Needless to say, asbestos has been widely used in many industrial sectors as a splendidly versatile material, although early on it was discovered to have a lethal impact on the health of workers who had had close contact with it.

Although asbestos used to be fairly familiar to ordinary people as insulation material for housing, there is a common perception nowadays that both production and use of the substance have been sufficiently checked by various laws laid down to halt its damage to public health.

The number of victims, announced not only by construction companies but also by ship-building and railway companies, has been increasing every day. These numbers include both deaths and people being treated for asbestos-related illnesses.

This old-new problem has come to light again not only because it takes time for asbestos related illnesses to develop and some production sites are still waiting for removal of the material, but above all because Japanese firms are now accepting social responsibility.

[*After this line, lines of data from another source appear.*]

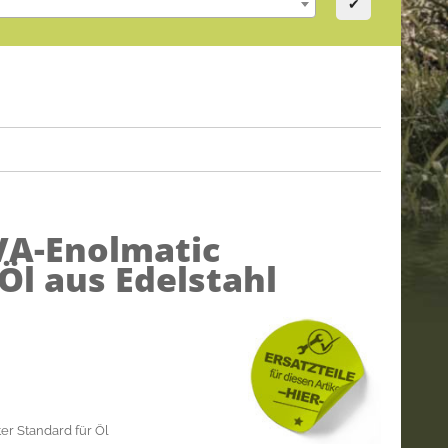
✔
VA-Enolmatic
Öl aus Edelstahl
r Standard für Öl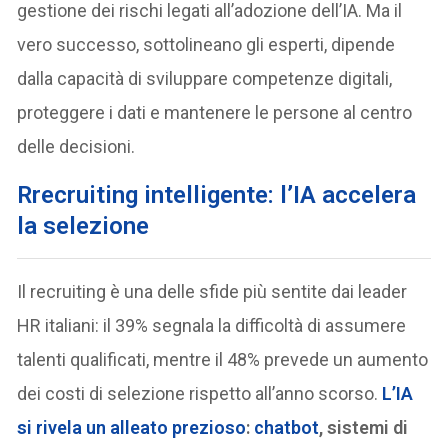
gestione dei rischi legati all’adozione dell’IA. Ma il
vero successo, sottolineano gli esperti, dipende
dalla capacità di sviluppare competenze digitali,
proteggere i dati e mantenere le persone al centro
delle decisioni.
R
recruiting intelligente: l’IA accelera
la selezione
Il recruiting è una delle sfide più sentite dai leader
HR italiani: il 39% segnala la difficoltà di assumere
talenti qualificati, mentre il 48% prevede un aumento
dei costi di selezione rispetto all’anno scorso.
L’IA
si rivela un alleato prezioso
:
chatbot
, sistemi di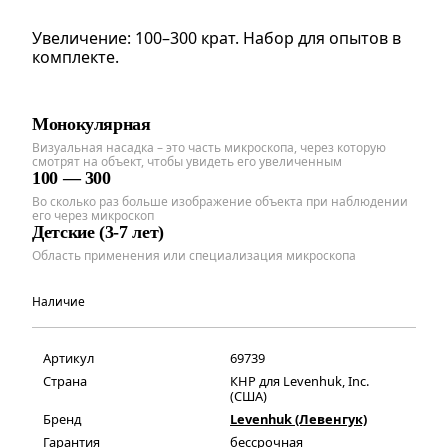
Увеличение: 100–300 крат. Набор для опытов в
комплекте.
Монокулярная
Визуальная насадка – это часть микроскопа, через которую
смотрят на объект, чтобы увидеть его увеличенным
100 — 300
Во сколько раз больше изображение объекта при наблюдении
его через микроскоп
Детские (3-7 лет)
Область применения или специализация микроскопа
Наличие
Артикул
69739
Страна
КНР для Levenhuk, Inc.
(США)
Бренд
Levenhuk (Левенгук)
Гарантия
бессрочная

Japan will implement a total ban on asbestos from 2008, lagging behind Norway, the Netherlands, Germany and France by more than 10 years. On July 11, the Japanese government admitted the delayed measure, convening a conference of related ministries and agencies to consider future steps to be taken.

The proposed steps are fairly specific, including on-site inspections of business establishments using asbestos; the establishment of health counseling desks for workers using asbestos, their families, and residents near sites using asbestos; calling for regular health examinations; encouraging thorough prevention of dispersal when buildings are dismantled; and facilitating use of substitute materials for products including asbestos, among others. Terrifying cases in which residents near sites which use abestos, as well as workers in direct contact with the substance, have become ill, and others in which wives of workers who washed their work suits have developed cancers, are all being covered intensively by the media. These accounts have served to put great pressure on the government to take immediate action to deal with the issue.